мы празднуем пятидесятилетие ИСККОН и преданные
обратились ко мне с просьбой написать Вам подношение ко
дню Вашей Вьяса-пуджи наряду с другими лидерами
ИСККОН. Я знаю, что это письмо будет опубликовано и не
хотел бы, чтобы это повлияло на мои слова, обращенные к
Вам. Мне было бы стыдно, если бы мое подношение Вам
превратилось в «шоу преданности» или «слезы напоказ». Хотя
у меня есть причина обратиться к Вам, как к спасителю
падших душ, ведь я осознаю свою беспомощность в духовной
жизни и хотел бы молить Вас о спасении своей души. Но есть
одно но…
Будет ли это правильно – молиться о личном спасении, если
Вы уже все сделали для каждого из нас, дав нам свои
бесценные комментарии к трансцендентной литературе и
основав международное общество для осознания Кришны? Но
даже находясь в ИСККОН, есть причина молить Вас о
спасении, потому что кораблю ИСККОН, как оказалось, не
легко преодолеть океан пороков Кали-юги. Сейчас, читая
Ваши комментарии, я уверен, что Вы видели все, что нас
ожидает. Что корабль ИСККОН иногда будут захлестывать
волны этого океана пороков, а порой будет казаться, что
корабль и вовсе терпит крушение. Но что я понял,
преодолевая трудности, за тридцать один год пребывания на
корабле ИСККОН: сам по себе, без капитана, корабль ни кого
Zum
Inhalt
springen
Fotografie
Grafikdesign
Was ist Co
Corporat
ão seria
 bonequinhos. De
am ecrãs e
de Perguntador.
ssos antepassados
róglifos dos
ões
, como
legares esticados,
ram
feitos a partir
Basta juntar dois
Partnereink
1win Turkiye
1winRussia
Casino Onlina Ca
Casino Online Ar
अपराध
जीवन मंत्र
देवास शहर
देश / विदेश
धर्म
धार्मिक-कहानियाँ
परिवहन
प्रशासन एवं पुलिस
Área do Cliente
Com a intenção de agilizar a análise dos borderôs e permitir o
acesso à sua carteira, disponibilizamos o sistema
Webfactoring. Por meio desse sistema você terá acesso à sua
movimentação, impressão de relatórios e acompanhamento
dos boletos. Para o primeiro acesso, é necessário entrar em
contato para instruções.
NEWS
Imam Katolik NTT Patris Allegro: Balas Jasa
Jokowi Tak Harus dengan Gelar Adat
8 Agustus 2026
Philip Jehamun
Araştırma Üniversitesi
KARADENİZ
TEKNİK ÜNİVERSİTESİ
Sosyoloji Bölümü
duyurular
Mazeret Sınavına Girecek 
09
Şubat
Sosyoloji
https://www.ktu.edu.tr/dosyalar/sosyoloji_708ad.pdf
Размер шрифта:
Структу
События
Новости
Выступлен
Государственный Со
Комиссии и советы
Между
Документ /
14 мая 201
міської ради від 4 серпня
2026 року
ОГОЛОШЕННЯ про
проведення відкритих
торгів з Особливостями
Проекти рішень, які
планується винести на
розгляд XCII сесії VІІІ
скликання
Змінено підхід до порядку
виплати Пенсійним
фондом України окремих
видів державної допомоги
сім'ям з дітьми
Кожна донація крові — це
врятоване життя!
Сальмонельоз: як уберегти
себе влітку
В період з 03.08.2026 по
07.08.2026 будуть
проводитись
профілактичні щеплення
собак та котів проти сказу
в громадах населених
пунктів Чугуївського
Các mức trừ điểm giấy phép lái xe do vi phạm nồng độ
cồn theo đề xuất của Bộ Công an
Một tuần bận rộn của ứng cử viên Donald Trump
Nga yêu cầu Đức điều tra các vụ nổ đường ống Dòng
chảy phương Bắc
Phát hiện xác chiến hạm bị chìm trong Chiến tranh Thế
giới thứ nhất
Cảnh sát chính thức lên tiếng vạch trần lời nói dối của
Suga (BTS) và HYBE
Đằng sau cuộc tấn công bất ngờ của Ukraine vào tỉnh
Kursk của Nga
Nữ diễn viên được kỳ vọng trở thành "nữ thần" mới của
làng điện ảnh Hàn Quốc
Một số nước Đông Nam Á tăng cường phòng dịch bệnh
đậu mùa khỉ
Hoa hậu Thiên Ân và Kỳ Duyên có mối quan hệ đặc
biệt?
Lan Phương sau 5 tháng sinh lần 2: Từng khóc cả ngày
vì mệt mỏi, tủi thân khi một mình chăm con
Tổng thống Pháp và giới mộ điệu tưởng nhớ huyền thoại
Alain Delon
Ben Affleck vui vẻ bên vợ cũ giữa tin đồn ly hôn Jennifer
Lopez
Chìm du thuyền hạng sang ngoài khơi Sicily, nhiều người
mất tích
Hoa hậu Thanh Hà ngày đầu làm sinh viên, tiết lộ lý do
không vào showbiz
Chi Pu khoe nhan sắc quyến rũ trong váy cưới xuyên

++++

## Requirement
The lines above are to be retyped exactly, with none omitted.

## Solution to this problem
мы празднуем пятидесятилетие ИСККОН и преданные
обратились ко мне с просьбой написать Вам подношение ко
дню Вашей Вьяса-пуджи наряду с другими лидерами
ИСККОН. Я знаю, что это письмо будет опубликовано и не
хотел бы, чтобы это повлияло на мои слова, обращенные к
Вам. Мне было бы стыдно, если бы мое подношение Вам
превратилось в «шоу преданности» или «слезы напоказ». Хотя
у меня есть причина обратиться к Вам, как к спасителю
падших душ, ведь я осознаю свою беспомощность в духовной
жизни и хотел бы молить Вас о спасении своей души. Но есть
одно но…
Будет ли это правильно – молиться о личном спасении, если
Вы уже все сделали для каждого из нас, дав нам свои
бесценные комментарии к трансцендентной литературе и
основав международное общество для осознания Кришны? Но
даже находясь в ИСККОН, есть причина молить Вас о
спасении, потому что кораблю ИСККОН, как оказалось, не
легко преодолеть океан пороков Кали-юги. Сейчас, читая
Ваши комментарии, я уверен, что Вы видели все, что нас
ожидает. Что корабль ИСККОН иногда будут захлестывать
волны этого океана пороков, а порой будет казаться, что
корабль и вовсе терпит крушение. Но что я понял,
преодолевая трудности, за тридцать один год пребывания на
корабле ИСККОН: сам по себе, без капитана, корабль ни кого
Zum
Inhalt
springen
Fotografie
Grafikdesign
Was ist Co
Corporat
ão seria
 bonequinhos. De
am ecrãs e
de Perguntador.
ssos antepassados
róglifos dos
ões
, como
legares esticados,
ram
feitos a partir
Basta juntar dois
Partnereink
1win Turkiye
1winRussia
Casino Onlina Ca
Casino Online Ar
अपराध
जीवन मंत्र
देवास शहर
देश / विदेश
धर्म
धार्मिक-कहानियाँ
परिवहन
प्रशासन एवं पुलिस
Área do Cliente
Com a intenção de agilizar a análise dos borderôs e permitir o
acesso à sua carteira, disponibilizamos o sistema
Webfactoring. Por meio desse sistema você terá acesso à sua
movimentação, impressão de relatórios e acompanhamento
dos boletos. Para o primeiro acesso, é necessário entrar em
contato para instruções.
NEWS
Imam Katolik NTT Patris Allegro: Balas Jasa
Jokowi Tak Harus dengan Gelar Adat
8 Agustus 2026
Philip Jehamun
Araştırma Üniversitesi
KARADENİZ
TEKNİK ÜNİVERSİTESİ
Sosyoloji Bölümü
duyurular
Mazeret Sınavına Girecek 
09
Şubat
Sosyoloji
https://www.ktu.edu.tr/dosyalar/sosyoloji_708ad.pdf
Размер шрифта:
Структу
События
Новости
Выступлен
Государственный Со
Комиссии и советы
Между
Документ /
14 мая 201
міської ради від 4 серпня
2026 року
ОГОЛОШЕННЯ про
проведення відкритих
торгів з Особливостями
Проекти рішень, які
планується винести на
розгляд XCII сесії VІІІ
скликання
Змінено підхід до порядку
виплати Пенсійним
фондом України окремих
видів державної допомоги
сім'ям з дітьми
Кожна донація крові — це
врятоване життя!
Сальмонельоз: як уберегти
себе влітку
В період з 03.08.2026 по
07.08.2026 будуть
проводитись
профілактичні щеплення
собак та котів проти сказу
в громадах населених
пунктів Чугуївського
Các mức trừ điểm giấy phép lái xe do vi phạm nồng độ
cồn theo đề xuất của Bộ Công an
Một tuần bận rộn của ứng cử viên Donald Trump
Nga yêu cầu Đức điều tra các vụ nổ đường ống Dòng
chảy phương Bắc
Phát hiện xác chiến hạm bị chìm trong Chiến tranh Thế
giới thứ nhất
Cảnh sát chính thức lên tiếng vạch trần lời nói dối của
Suga (BTS) và HYBE
Đằng sau cuộc tấn công bất ngờ của Ukraine vào tỉnh
Kursk của Nga
Nữ diễn viên được kỳ vọng trở thành "nữ thần" mới của
làng điện ảnh Hàn Quốc
Một số nước Đông Nam Á tăng cường phòng dịch bệnh
đậu mùa khỉ
Hoa hậu Thiên Ân và Kỳ Duyên có mối quan hệ đặc
biệt?
Lan Phương sau 5 tháng sinh lần 2: Từng khóc cả ngày
vì mệt mỏi, tủi thân khi một mình chăm con
Tổng thống Pháp và giới mộ điệu tưởng nhớ huyền thoại
Alain Delon
Ben Affleck vui vẻ bên vợ cũ giữa tin đồn ly hôn Jennifer
Lopez
Chìm du thuyền hạng sang ngoài khơi Sicily, nhiều người
mất tích
Hoa hậu Thanh Hà ngày đầu làm sinh viên, tiết lộ lý do
không vào showbiz
Chi Pu khoe nhan sắc quyến rũ trong váy cưới xuyên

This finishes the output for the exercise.